(Stored data entries)
⟨
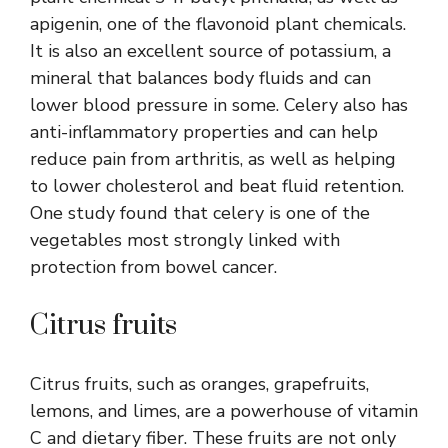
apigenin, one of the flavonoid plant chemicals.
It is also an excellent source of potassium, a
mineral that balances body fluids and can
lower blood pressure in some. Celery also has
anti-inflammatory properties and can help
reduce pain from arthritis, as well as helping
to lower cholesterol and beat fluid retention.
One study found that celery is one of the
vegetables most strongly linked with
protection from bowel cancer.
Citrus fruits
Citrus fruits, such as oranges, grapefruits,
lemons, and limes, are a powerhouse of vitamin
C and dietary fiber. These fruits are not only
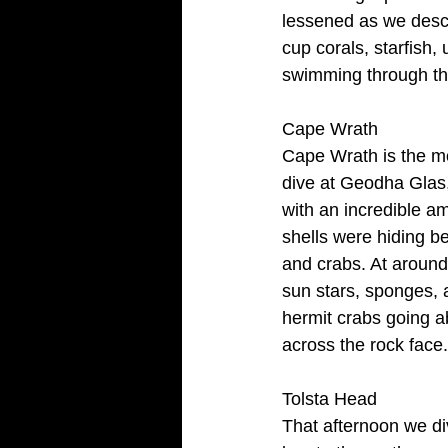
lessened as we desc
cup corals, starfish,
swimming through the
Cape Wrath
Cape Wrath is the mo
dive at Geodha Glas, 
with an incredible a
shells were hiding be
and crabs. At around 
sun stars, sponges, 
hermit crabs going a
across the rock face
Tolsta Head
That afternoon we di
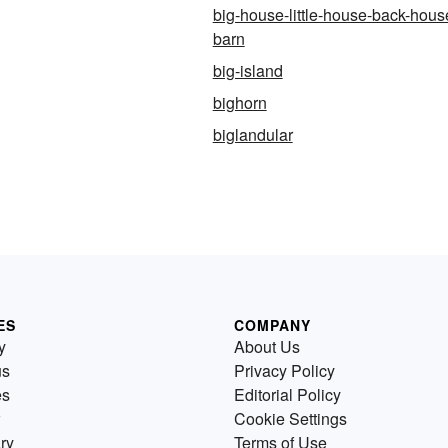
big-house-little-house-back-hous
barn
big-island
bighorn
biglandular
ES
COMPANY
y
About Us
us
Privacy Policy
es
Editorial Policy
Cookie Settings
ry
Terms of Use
⟩
• [EXERCISE REQUIREMENTS]: Reproduce every line of text in the data above word for word, omitting the pictures.

• [RESPONSE]:
apigenin, one of the flavonoid plant chemicals.
It is also an excellent source of potassium, a
mineral that balances body fluids and can
lower blood pressure in some. Celery also has
anti-inflammatory properties and can help
reduce pain from arthritis, as well as helping
to lower cholesterol and beat fluid retention.
One study found that celery is one of the
vegetables most strongly linked with
protection from bowel cancer.
Citrus fruits
Citrus fruits, such as oranges, grapefruits,
lemons, and limes, are a powerhouse of vitamin
C and dietary fiber. These fruits are not only
lessened as we desc
cup corals, starfish,
swimming through the
Cape Wrath
Cape Wrath is the mo
dive at Geodha Glas, 
with an incredible a
shells were hiding be
and crabs. At around 
sun stars, sponges, 
hermit crabs going a
across the rock face
Tolsta Head
That afternoon we di
big-house-little-house-back-hous
barn
big-island
bighorn
biglandular
ES
COMPANY
y
About Us
us
Privacy Policy
es
Editorial Policy
Cookie Settings
ry
Terms of Use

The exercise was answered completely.